With internet and cloud access almost everywhere, pulling an excellent team together from every corner of the known universe has become more than just a far-off dream. This is reality—and that means that everything comes with a price. Figuring out how to best deal with the pitfalls working remotely falls to both coordinators and team members . . . luckily, we have some advice for you. Here are some things you should watch out for.

Lack of Cohesive Culture

“Company Culture” is a phrase that gets thrown around a lot, but having an understanding of protocol, values, and the general vibe can be invaluable to making sure everyone works in harmony. Culture is easy enough to build when you’re face-to-face for hours everyday, but it becomes exponentially harder over e-mails and chat.

The Solution: Maybe you’re separated by miles, but video and voice chat can help take away some of that feeling of distance. Having a video chat session once or twice a week can help you view each other as people, rather than as just text on a screen. If it’s possible, trying to set up an in-person meeting at least once a year—even if you’re just going on a vacation together—can also go a long way. Make your goals and expectations for the team environment as clear as possible.

Communication Breakdown

Sometimes, even a team that works in the same building misses passing important information to each other; when you’re dealing with different time zones and schedules, it can be even worse.

The Solution: A good team-management software goes a long way. Applications such as Slack or Trello form a solid hub where your team members can find all the information they need in one convenient place. Find what fits your work style the best, and take a little time to set it up. As mentioned in the previous point, a sync-up meeting every week to see where everyone is at will help keep everyone on the same page.

Courtesy Wikimedia Commons


Let’s be honest: working from home may be a dream come true, but it comes with its own set of problems if you’re trying to be efficient.  Even the most responsible person can find themselves slacking off in a distracting home environment.

The Solution:  Different individuals will find different ways to overcome this. A tried-and-true recommendation is to make sure you work from a place conductive to focus. This can be a home office, a library, or a café. Co-working spaces have also popped up in response to the work-from-home problem and tend to be equipped with everything you need. From a project manager’s standpoint, making sure to thoroughly outline expectations can help them set daily goals. If sticking to a specific deadline is important, you can also set times when all members should be accessible for communication via messenger or the cloud.


Working remotely is convenient because it lets people schedule their work around their lives (as opposed to vice versa), but that can mean they end up dedicating less time to the project. This is particularly relevant to team members who work an extra job in addition. And of course, if your teammate is 12 hours ahead of you, it can be hard to link up when you’re both awake.

The Solution: Be open. Talk to your team about their availability and figure out a schedule based on that—though remember to stick to your guns. A deadline is a deadline, and all team members should be prepared to haul into overdrive if needed. As a member, try to be communicative about availability (including changes in availability), as well as when you think deliverables will be ready.


If everyone’s in the office, you can be assured they’re all using the same tech, with machines that can handle the demands. Once you take them out, weaker computers and poor internet are just some of the problems that can crop up.

The Solution: Some people may choose to find another place to work with a better internet connection, while others may go ahead and buy a more powerful work computer. Make sure that you stay on top of any tech issues, and know who can potentially handle an additional workload, in case they have better resources.
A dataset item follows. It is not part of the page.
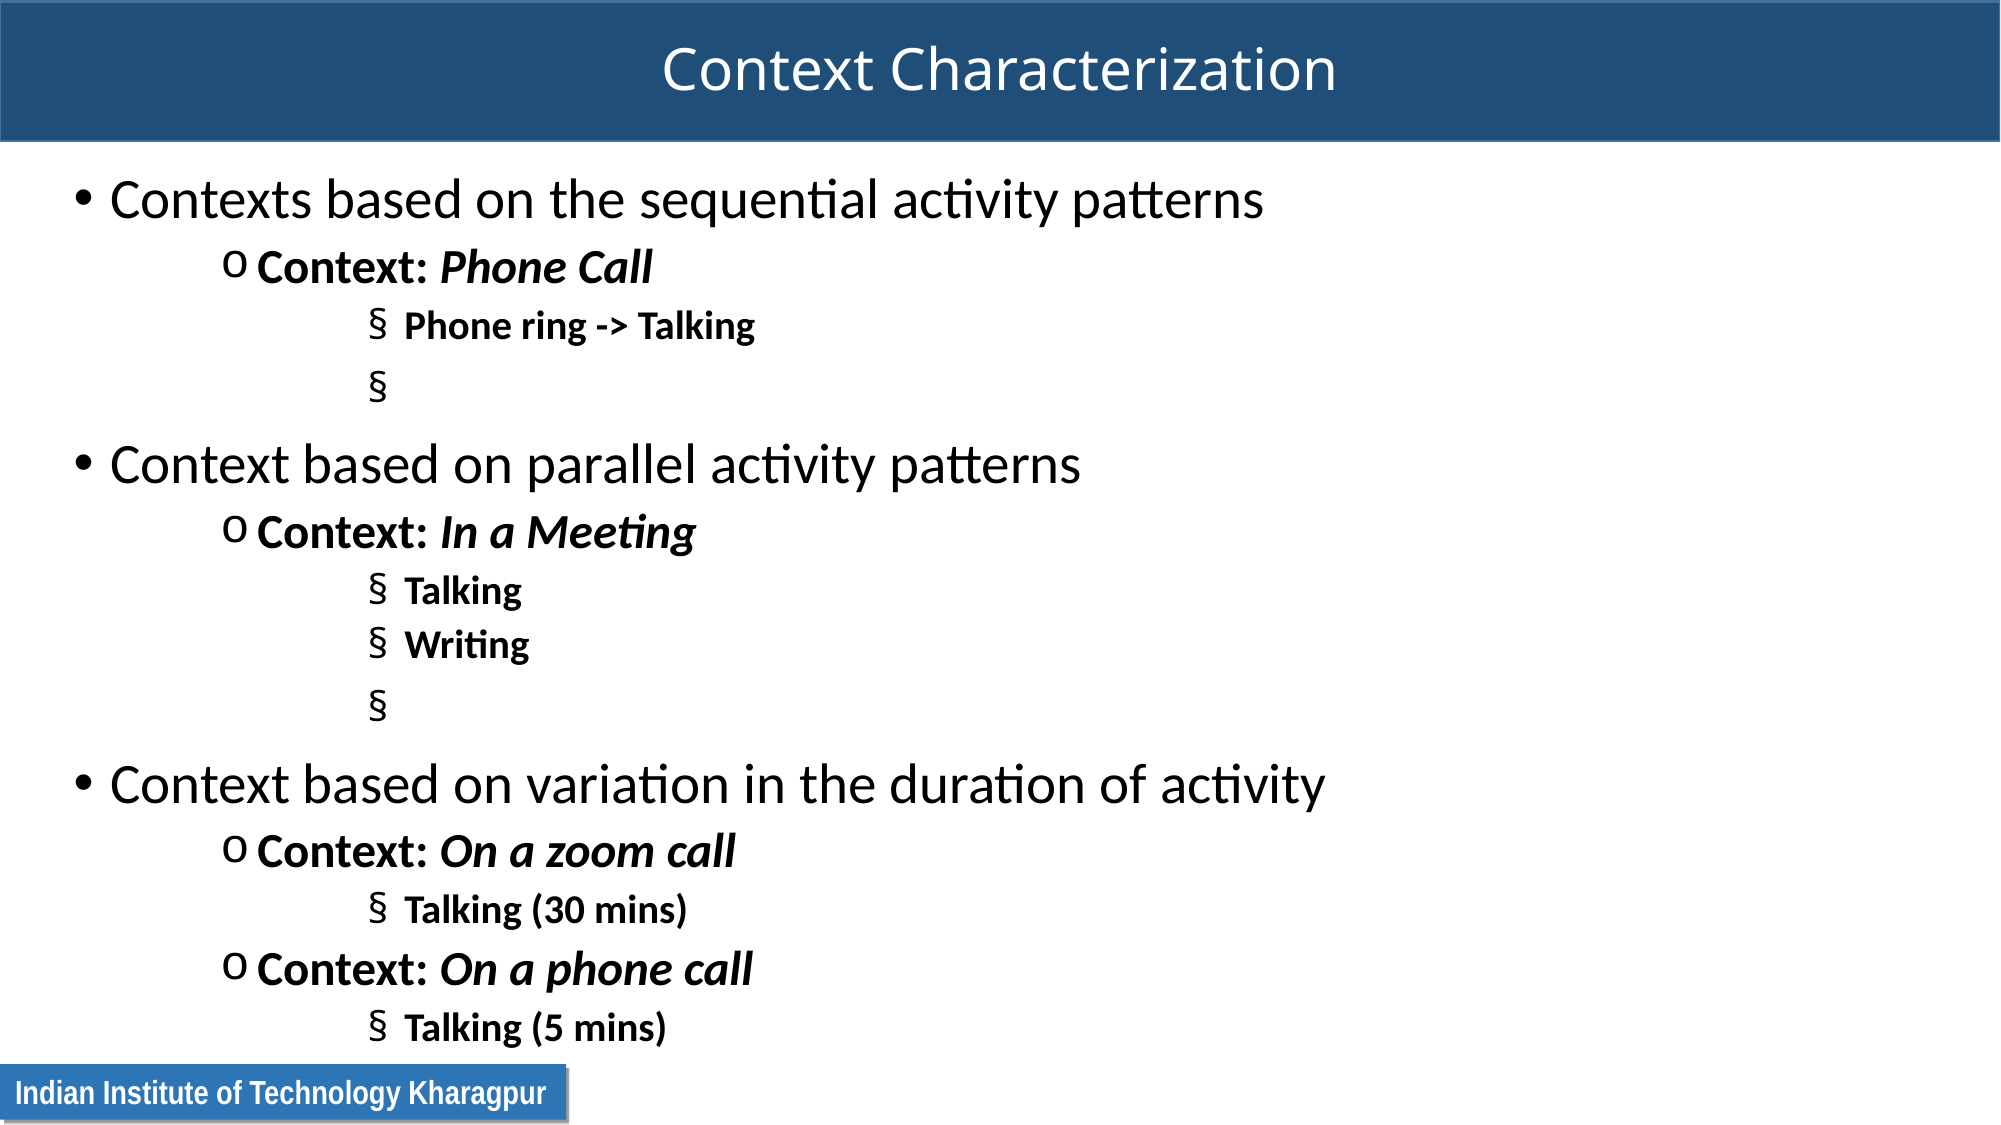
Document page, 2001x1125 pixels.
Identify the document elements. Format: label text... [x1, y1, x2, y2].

list Contexts based on the sequential activity patterns Context: Phone Call Phone ring -> Talking Context based on parallel activity patterns Context: In a Meeting Talking Writing Context based on variation in the duration of activity Context: On a zoom call Talking (30 mins) Context: On a phone call Talking (5 mins) [58, 162, 1954, 1065]
title Context Characterization [0, 1, 2000, 141]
For the developer who wants to keep information under wraps, working remotely can pose a problem. This is particularly true if your people are getting out of the house to get rid of distractions

The Solution: Spending a bit more for a reliable VPN can be entirely worth it: your team will be able to access a secure route to your connection. For the dev with a lot of tools, a password-management system lets members log into multiple applications with a single password, which can then be changed easily as needed (for example, when a member leaves the team). Are you the one working in public? Make a habit of locking your device whenever you get up or move.


Money is important, but it also complicates things—particularly if team members are in different countries.

The Solution: This is an issue where putting in the time and legwork for research, as well as the (you guessed it!) money for adequate management technology can go far. Many freelancers and contractors use PayPal nowadays, which, in turn, integrates with most contractor-management software. Investing in QuickBooks, TurboTax, and other financial management systems will allow you to keep track of tax laws, budgeting, and royalties for the entire team.

Working remotely doesn’t have to be troublesome. All it takes is organization, communication, and a willingness to work together despite being a world apart (plus a couple of handy tools!)